We are also affected by this issue for pods as soon as they start logging over 1k messages per second. As soon as the load calms down, log messages are sent as expected, with 10MB docker rotation and following input conf:
[INPUT]
Name tail
Tag kube.<namespace_name>.<pod_name>_<container_name>-<docker_id>
Tag_Regex ^/var/log/containers/(?<pod_name>[a-z0-9](?:[-a-z0-9]*[a-z0-9])?(?:\.[a-z0-9]([-a-z0-9]*[a-z0-9])?)*)_(?<namespace_name>[^_]+)_(?<container_name>.+)-(?<docker_id>[a-z0-9]{64})\.log$
Path /var/log/containers/*.log
Parser docker
DB /var/log/flb_kube.db
Mem_Buf_Limit 10MB
Skip_Long_Lines On
Refresh_Interval 10
Docker_Mode On
This issue is stale because it has been open 90 days with no activity. Remove stale label or comment or this will be closed in 5 days. Maintainers can add the exempt-stale
label.
Not stale
This issue is stale because it has been open 90 days with no activity. Remove stale label or comment or this will be closed in 5 days. Maintainers can add the exempt-stale
label.
No stale
I wonder if it may be related to https://github.com/fluent/fluent-bit/pull/6552
I wonder if it may be related to #6552
Any chance you could take a look at it @lecaros or give your perspective here? I'll also take a deeper look later. Any chance you can test again @thepythonista to see if it still happens with the latest version?

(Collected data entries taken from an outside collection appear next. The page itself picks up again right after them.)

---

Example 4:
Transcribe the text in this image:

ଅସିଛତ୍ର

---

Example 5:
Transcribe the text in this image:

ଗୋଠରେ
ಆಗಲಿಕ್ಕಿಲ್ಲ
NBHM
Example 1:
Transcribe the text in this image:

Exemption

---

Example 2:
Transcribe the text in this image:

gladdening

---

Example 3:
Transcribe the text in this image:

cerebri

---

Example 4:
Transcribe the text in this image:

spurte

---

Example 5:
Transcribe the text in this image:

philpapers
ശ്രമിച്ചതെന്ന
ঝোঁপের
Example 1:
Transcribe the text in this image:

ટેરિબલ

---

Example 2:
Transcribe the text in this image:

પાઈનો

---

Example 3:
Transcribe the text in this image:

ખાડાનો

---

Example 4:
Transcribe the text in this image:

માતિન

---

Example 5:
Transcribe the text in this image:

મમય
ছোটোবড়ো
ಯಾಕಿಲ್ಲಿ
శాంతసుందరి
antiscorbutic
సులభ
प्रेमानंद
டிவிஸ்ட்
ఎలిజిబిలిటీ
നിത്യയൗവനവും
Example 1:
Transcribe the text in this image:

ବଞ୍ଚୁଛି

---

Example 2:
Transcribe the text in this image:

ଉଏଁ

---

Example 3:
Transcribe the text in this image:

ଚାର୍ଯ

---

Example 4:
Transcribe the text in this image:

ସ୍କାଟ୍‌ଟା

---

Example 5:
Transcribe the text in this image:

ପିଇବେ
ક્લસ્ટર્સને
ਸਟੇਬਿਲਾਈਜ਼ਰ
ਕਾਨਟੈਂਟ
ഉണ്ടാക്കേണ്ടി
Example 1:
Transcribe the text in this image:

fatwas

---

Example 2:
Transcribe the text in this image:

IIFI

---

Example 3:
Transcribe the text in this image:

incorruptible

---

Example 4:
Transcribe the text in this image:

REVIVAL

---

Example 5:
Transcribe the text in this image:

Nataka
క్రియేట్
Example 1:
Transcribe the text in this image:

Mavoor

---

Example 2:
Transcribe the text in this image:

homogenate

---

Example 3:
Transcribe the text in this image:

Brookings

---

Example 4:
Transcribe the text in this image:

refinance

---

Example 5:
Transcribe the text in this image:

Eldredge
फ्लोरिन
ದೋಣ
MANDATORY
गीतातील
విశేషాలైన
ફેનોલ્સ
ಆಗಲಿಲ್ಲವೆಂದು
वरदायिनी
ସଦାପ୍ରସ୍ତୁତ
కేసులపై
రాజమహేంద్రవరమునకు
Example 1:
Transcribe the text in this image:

@pwhelan I don't think this is in a release yet but @thepythonista you can test with the latest version of master
container built overnight: ghcr.io/fluent/fluent-bit/master:x86_64 (don't use in production obviously).
Agree with @patrick-stephens. Please test this with the latest image (this was initially reported in 1.4.2) and share the repro in case you still see the issue.

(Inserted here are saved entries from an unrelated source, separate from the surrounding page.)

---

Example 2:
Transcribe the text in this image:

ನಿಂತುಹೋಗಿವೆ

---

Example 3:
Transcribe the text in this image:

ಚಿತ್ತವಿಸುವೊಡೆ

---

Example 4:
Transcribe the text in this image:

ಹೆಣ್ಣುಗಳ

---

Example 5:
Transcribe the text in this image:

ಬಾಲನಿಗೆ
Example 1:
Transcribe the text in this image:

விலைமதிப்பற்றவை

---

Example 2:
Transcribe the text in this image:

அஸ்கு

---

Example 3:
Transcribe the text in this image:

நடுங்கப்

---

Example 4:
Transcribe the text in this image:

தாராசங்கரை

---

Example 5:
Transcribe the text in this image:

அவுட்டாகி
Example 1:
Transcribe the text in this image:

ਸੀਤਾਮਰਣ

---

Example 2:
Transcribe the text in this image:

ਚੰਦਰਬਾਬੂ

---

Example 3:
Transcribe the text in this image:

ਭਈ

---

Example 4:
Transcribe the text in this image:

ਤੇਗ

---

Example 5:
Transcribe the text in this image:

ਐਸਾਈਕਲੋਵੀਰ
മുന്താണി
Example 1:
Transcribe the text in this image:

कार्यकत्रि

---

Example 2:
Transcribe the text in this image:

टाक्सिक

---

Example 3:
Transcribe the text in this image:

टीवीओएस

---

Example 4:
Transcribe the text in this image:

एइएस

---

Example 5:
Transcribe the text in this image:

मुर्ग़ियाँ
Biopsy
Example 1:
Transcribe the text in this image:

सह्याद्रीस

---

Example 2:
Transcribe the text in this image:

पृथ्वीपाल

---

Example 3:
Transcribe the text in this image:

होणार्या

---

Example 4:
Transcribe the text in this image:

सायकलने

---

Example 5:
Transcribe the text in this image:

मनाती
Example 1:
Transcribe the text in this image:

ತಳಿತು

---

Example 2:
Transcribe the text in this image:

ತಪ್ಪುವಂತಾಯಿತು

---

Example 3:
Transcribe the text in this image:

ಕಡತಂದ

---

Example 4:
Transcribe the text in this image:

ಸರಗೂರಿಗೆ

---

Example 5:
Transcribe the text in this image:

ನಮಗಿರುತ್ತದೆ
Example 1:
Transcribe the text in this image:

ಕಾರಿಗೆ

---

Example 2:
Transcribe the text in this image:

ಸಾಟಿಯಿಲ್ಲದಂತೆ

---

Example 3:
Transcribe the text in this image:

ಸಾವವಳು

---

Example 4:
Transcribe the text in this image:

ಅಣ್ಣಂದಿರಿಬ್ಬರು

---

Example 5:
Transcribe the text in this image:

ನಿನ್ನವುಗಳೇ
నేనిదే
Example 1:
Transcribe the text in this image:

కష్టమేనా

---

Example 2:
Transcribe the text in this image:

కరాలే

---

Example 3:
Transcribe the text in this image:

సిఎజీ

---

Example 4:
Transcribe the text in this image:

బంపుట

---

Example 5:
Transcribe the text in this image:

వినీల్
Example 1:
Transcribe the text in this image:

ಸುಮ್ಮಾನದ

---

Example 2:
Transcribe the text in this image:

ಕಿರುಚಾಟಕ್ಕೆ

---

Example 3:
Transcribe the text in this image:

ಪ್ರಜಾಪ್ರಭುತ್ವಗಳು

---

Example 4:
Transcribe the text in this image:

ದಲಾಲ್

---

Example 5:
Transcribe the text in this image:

We are hitting the same issue using fluent-bit 2.0.9 on kubernetes 1.24 .
Originally our configuration was:
[INPUT]
Name tail
Path /var/log/containers/*.log
Tag kube.*
multiline.parser cri
Mem_Buf_Limit 200MB
Skip_Long_Lines Off
DB /var/log/flb-storage/offset.db
Buffer_Max_Size 1M
but we end up whith this which little bit helps to reduce the issue:
[INPUT]
Name tail
Path /var/log/containers/*.log
Tag kube.*
multiline.parser cri
Mem_Buf_Limit 200MB
Skip_Long_Lines Off
DB /var/log/flb-storage/offset.db
Buffer_Max_Size 1M
Progress_Check_Interval 1ms
Inotify_Watcher false
Rotate_Wait 15
Refresh_Interval 1
Buffer_Chunk_Size 2k
We made a small test case which might helps pin down the issue:
At first we got our cluster node under little stress to generete some amount of logs traffic on it. Then we deployed our control container which emit sample logline every 10ms with unique incrementing ID. So at the end we could tell exactly which logs are missing. After the test run has finished we simply checked content of both '0.log' (current) and '0.log. <timestamp>' (last rotated) files on FS for our control container. The '0.log. <timestamp>' file end up with log number "76812" and '0.log' starts with log number "76813". Until now everything seems fine, cri runtime rotate logs correctly. But if we comapare it with elastic there are records between 76803 - 76825 missing. Assuming everytime log file is rotated fluen-bit not process some amount of records (at the end and at the beginning of rotated file). In our test context for the control container it result to only about 74000 of total 80000 logs has been delivered (6000 lost).
2.0.10 was out as well last week which has some further improvements in it.
Threaded input is now possible as well I believe: threaded on
with threaded on
we are hiting 7071 . By the way, right now we are running on v2.1.2, and so far, it looks like there is no improvement. The issue with quick file rotation seems to be still relevant.
Logs may be lost under high load. Fluent relies on inotify to passively receive file changes, and each notify fluent can only read a few lines. Therefore, under high load, the data source writes files to cause file changes, and fluent only processes a few lines after receiving the notification. Obviously, it cannot keep up with the writing speed.